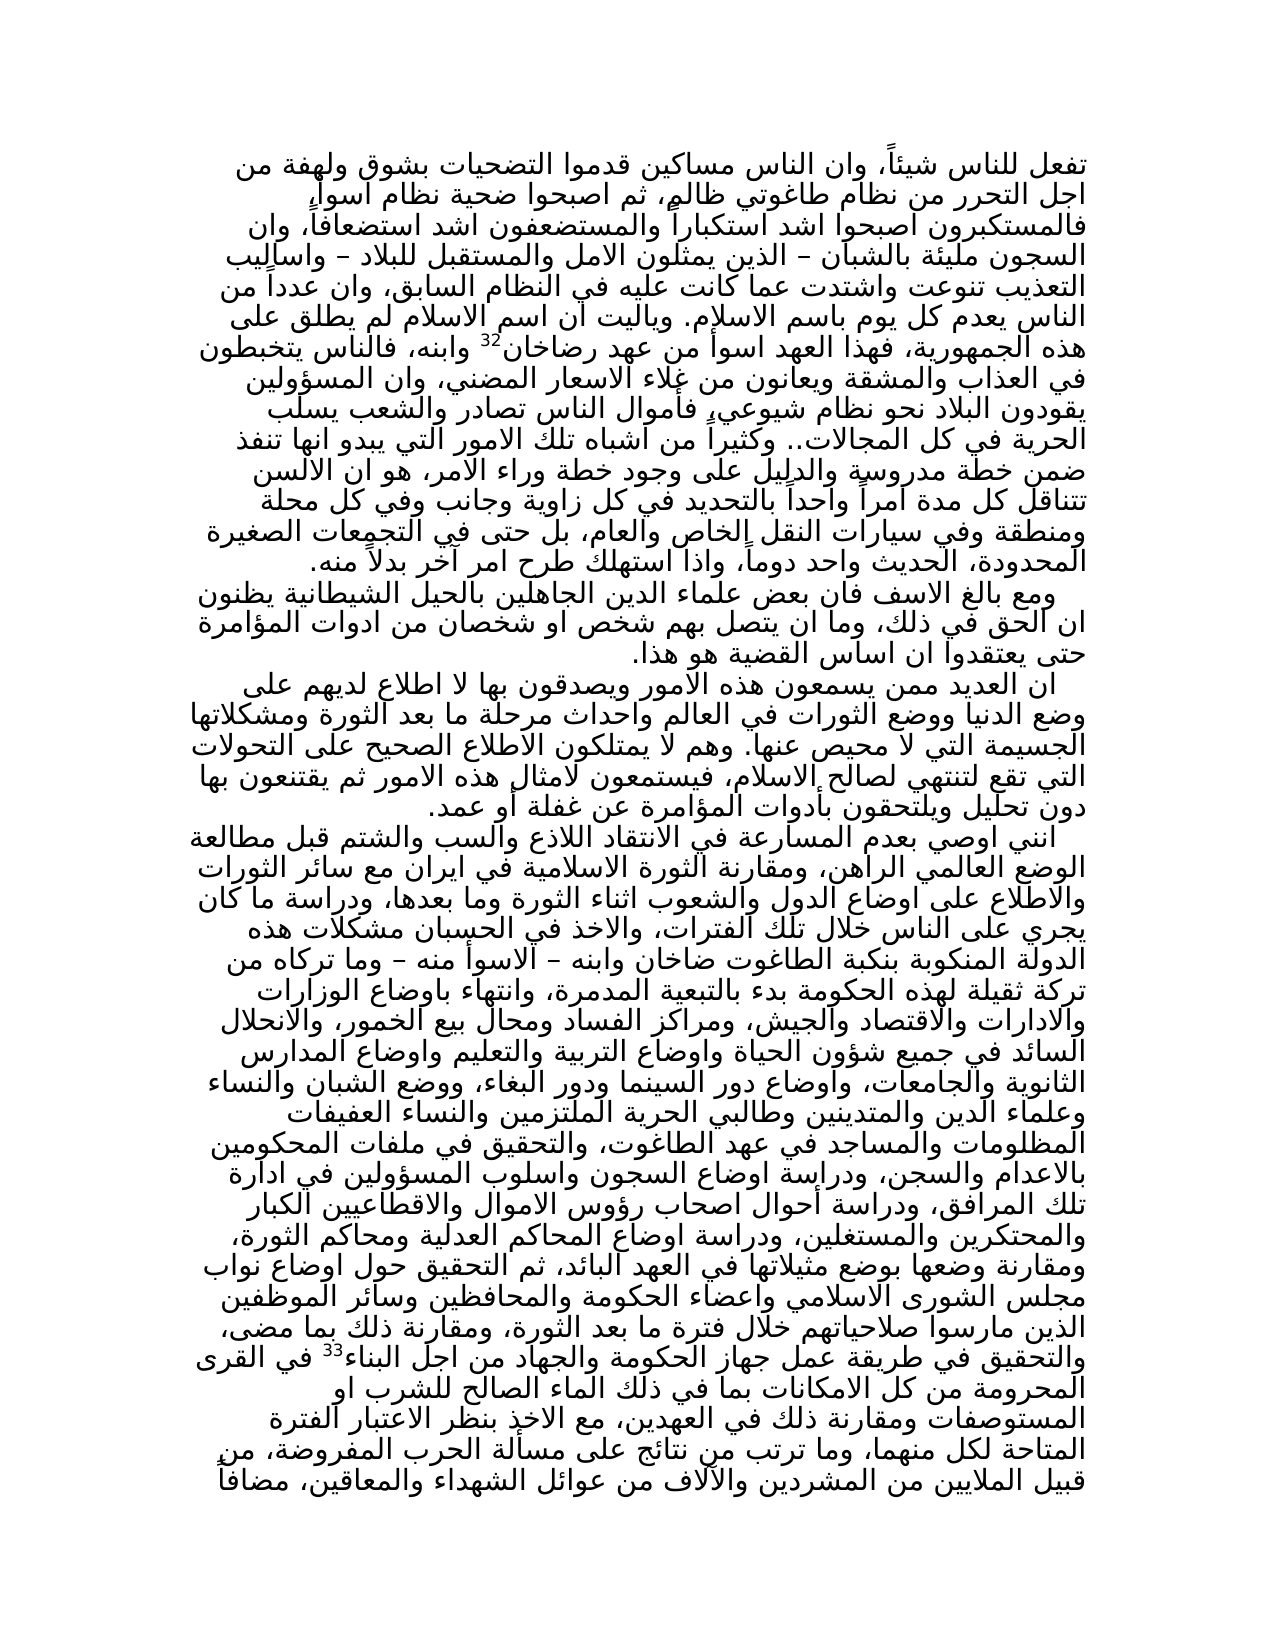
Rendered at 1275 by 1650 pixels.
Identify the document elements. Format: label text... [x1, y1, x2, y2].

text ومع بالغ الاسف فان بعض علماء الدين الجاهلين بالحيل الشيطانية يظنون ان الحق في ذلك، وما ان يتصل بهم شخص او شخصان من ادوات المؤامرة حتى يعتقدوا ان اساس القضية هو هذا. [187, 579, 1087, 670]
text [187, 150, 1087, 579]
text ان العديد ممن يسمعون هذه الامور ويصدقون بها لا اطلاع لديهم على وضع الدنيا ووضع الثورات في العالم واحداث مرحلة ما بعد الثورة ومشكلاتها الجسيمة التي لا محيص عنها. وهم لا يمتلكون الاطلاع الصحيح على التحولات التي تقع لتنتهي لصالح الاسلام، فيستمعون لامثال هذه الامور ثم يقتنعون بها دون تحليل ويلتحقون بأدوات المؤامرة عن غفلة أو عمد. [187, 670, 1087, 823]
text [187, 823, 1087, 1497]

→ Activity
Repeat each entry above exactly, passing over any images.

→ Solution for this exercise
Rendered at 1275 by 1650 pixels.
Identify the document elements. Format: label text... [x1, y1, x2, y2].

text ومع بالغ الاسف فان بعض علماء الدين الجاهلين بالحيل الشيطانية يظنون ان الحق في ذلك، وما ان يتصل بهم شخص او شخصان من ادوات المؤامرة حتى يعتقدوا ان اساس القضية هو هذا. [187, 579, 1087, 670]
text [187, 150, 1087, 579]
text ان العديد ممن يسمعون هذه الامور ويصدقون بها لا اطلاع لديهم على وضع الدنيا ووضع الثورات في العالم واحداث مرحلة ما بعد الثورة ومشكلاتها الجسيمة التي لا محيص عنها. وهم لا يمتلكون الاطلاع الصحيح على التحولات التي تقع لتنتهي لصالح الاسلام، فيستمعون لامثال هذه الامور ثم يقتنعون بها دون تحليل ويلتحقون بأدوات المؤامرة عن غفلة أو عمد. [187, 670, 1087, 823]
text [187, 823, 1087, 1497]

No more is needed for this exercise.